Engineering Academy gives high-schoolers
a crash course in design © Aug. 15, 2008, Norwich University Office of Communications
It’s early August, and most of Juckett Hall, headquarters of Norwich University’s David Crawford School of Engineering, is quiet. Just a few summer students occupy classrooms. In a different part of the building, however, it’s another story.
It is Engineering Academy week at Norwich, and 20 high school students are at work on three cars. As part of the session’s challenges, they are given a motor, wood, wheels and Styrofoam to create a vehicle that can drive three laps around the Upper Parade Ground, float on the nearby Dog River, slalom down a mountainside and brake on command.
By Day 3, you can hear hammers pounding. In one room, three high-schoolers hammer away on a pressed wood cutout. The shape is mounted on four small wheels. A tall, wiry teen stands on top, testing its strength.
Rebecca Aidala of Niskayuna, N.Y., watches attentively. She wants to say something, but bites her tongue. She is a counselor and an alumna from last year. “Watching them do it over again, I think what I would do over. I’m thinking about what I did wrong and what they are doing wrong,” she said. “And I can’t give away anything!”
Even counselors who never attended the camp are enthralled. “I almost wish I could go to it,” said Rob Burnham, a junior at Norwich, America’s oldest private military college located in Northfield, Vt.
The counselors aren’t always around, so we need to work things out ourselves. It definitely teaches you leadership.

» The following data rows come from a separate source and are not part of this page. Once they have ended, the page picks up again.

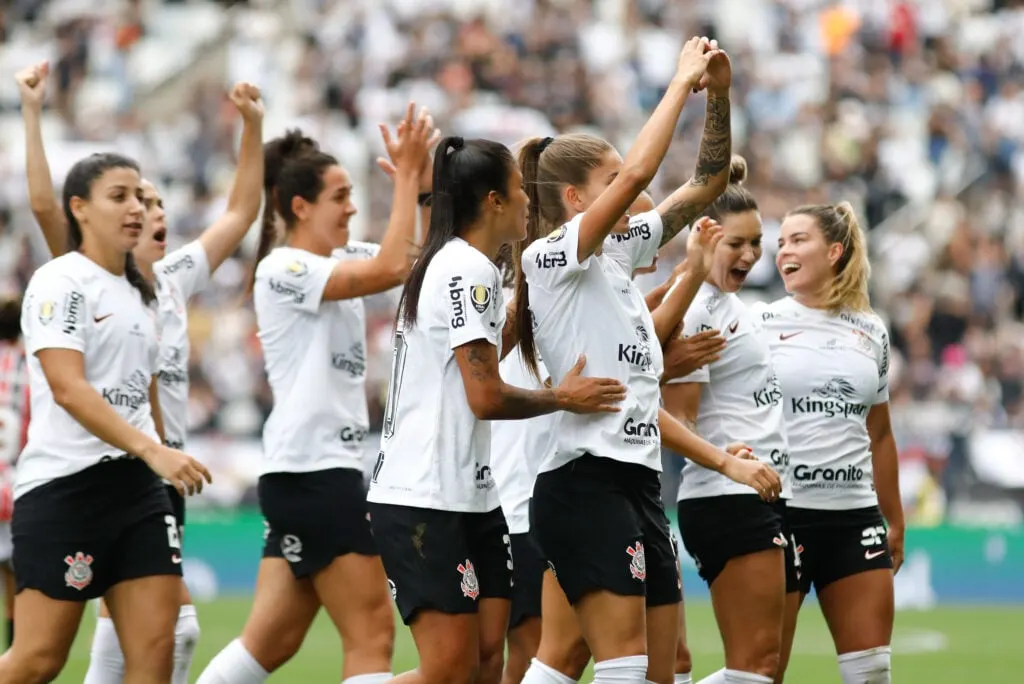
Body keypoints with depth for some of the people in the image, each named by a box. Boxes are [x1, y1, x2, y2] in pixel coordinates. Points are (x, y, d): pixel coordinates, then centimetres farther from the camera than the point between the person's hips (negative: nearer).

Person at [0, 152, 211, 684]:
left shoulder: (137, 292, 16)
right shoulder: (60, 283, -9)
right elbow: (68, 389, -20)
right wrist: (152, 450, -28)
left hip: (137, 484, 7)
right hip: (63, 485, -7)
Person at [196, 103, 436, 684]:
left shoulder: (338, 264, 16)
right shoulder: (284, 268, -10)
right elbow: (390, 269, -22)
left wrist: (421, 173, 4)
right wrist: (406, 174, -16)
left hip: (329, 468, 9)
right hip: (310, 469, -9)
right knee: (372, 635, -9)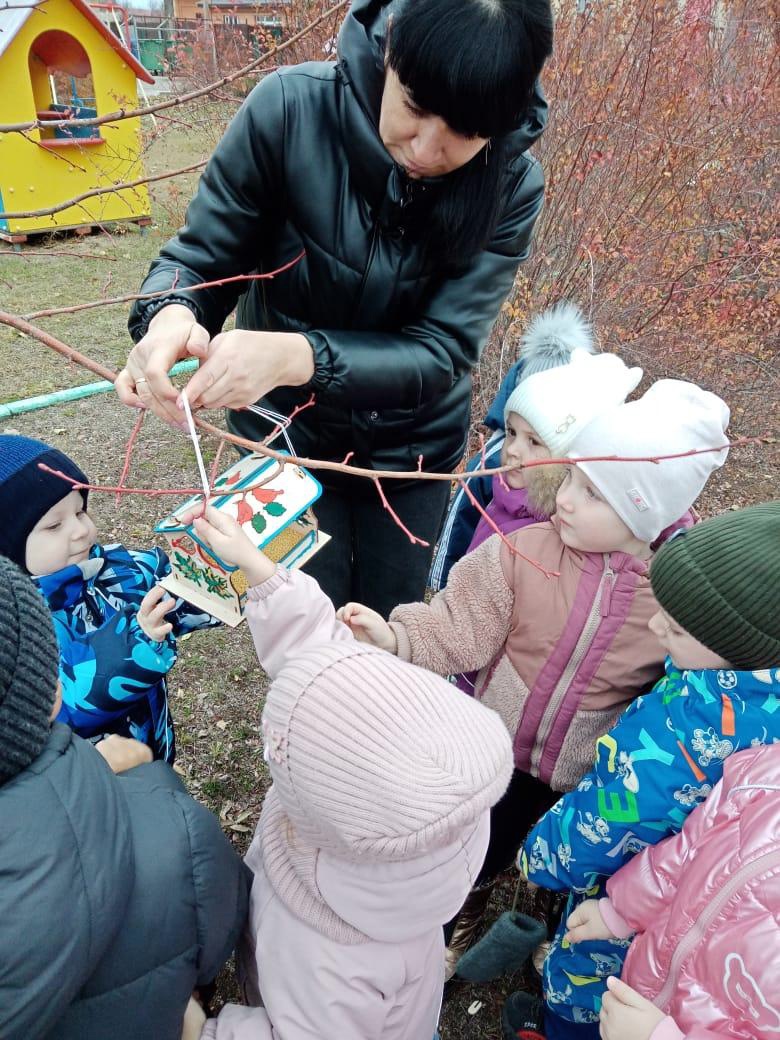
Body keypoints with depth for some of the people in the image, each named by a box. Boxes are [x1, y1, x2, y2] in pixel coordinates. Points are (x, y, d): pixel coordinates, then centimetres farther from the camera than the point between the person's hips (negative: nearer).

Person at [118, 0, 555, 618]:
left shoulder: (512, 185, -19)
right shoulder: (291, 107, -22)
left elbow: (443, 351, -24)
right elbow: (202, 257, -14)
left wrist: (299, 356, -40)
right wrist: (171, 316, -37)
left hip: (412, 445, 1)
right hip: (289, 430, -1)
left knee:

~ AnnMarie Rey, Engineering Academy participant
“These designs are all completely different. So, it’s going to be interesting how they come out,” added NU sophomore Lisa Belisle. “Really interesting.”
“It’s awesome. It’s really fun; a good way to spend the summer,” said Seth Larimore, 17, of Flora, Ind. “It’s so interesting and you get a taste of each engineering [degree program].”
While Larimore knows he wants to be an engineer, AnnMarie Rey of Chicago came to camp with a love of math and science. She left with a new appreciation for the discipline. “Engineering is the field that incorporates those two,” she said.
And with college students acting as counselors, high-schoolers are picking up Norwich values. Teams have to figure out how to work together. One group said they are a “free-for-all,” while others assigned roles. “The counselors aren’t always around, so we need to work things out ourselves,” Rey said. “It definitely teaches you leadership.”
“At the beginning, they all wanted to be leaders ... all wanted to do everything, but as they go on they do start to work together and learn how to collaborate,” said Belisle.
Collaboration was not at the forefront the evening before the contest. Things were starting to go wrong. Team Purple Wild Stallions had to reattach their frame because it was improperly bolted. Down the hall, Team One was in a tizzy.
“The last thing we did last night was sit on [the car] and then it broke,” said Siri Maley, 17, of Philadelphia. “The front was originally mounted at an angle and snapped off, so now we are remounting it vertically.”
At 8 a.m. on contest day participants are exhausted but pumped. The three driving laps are no sweat. The river is another story. It is shallow despite rain the night before. It’s rocky and moving fast. Larimore fords the river for Team One, paddling up a storm. He’s got a group of people behind, pushing. Then a wheel snags on the rocks. Larimore’s teammates lift him and the car out of the water.
The wheel breaks off and they can’t move on to the final contest. They are OK with that, he said, because their car floated best and won the river contest.
The slalom is a steep hill with a winding course set up with construction cones. Manwich driver Erik Troutman, 17, of Schnecksville, Pa., was excited to drive. “I’ve driven go-carts and stuff but nothing like this. If I kill myself, I kill myself,” he said.
Unfortunately, Troutman wasn’t able to get past the third cone. The car’s steering failed and it flipped. Troutman knows the problem, but it’s one he can’t fix. “The wood [frame] expanded in the river and it doesn’t steer well.”
Purple Wild Stallions had more luck. The car, with wood horns facing out, steers beautifully and stops just as it should. They are the obvious winners, but the teams gathered to discuss cars and the camp rather than victories after the contest.
Sixteen-year-old Victoria Ragan of Georgetown, Tex., didn’t want to leave. “I hope to get accepted [to Norwich] because I am having so much fun here,” she said.
Aidala, who will attend in the fall, can relate. She fell in love with the campus during the academy and likes the fact that there are two distinct student lifestyles. “I’m going ‘civie,’ but it’s cool to watch,” she said referring to the Corps of Cadets, Norwich’s military student population.
Burnham agreed. “I came to Norwich for engineering program. I liked the small numbers, how it’s personal with teachers,” he said. “And it’s like I thought it would be—it hasn’t disappointed.”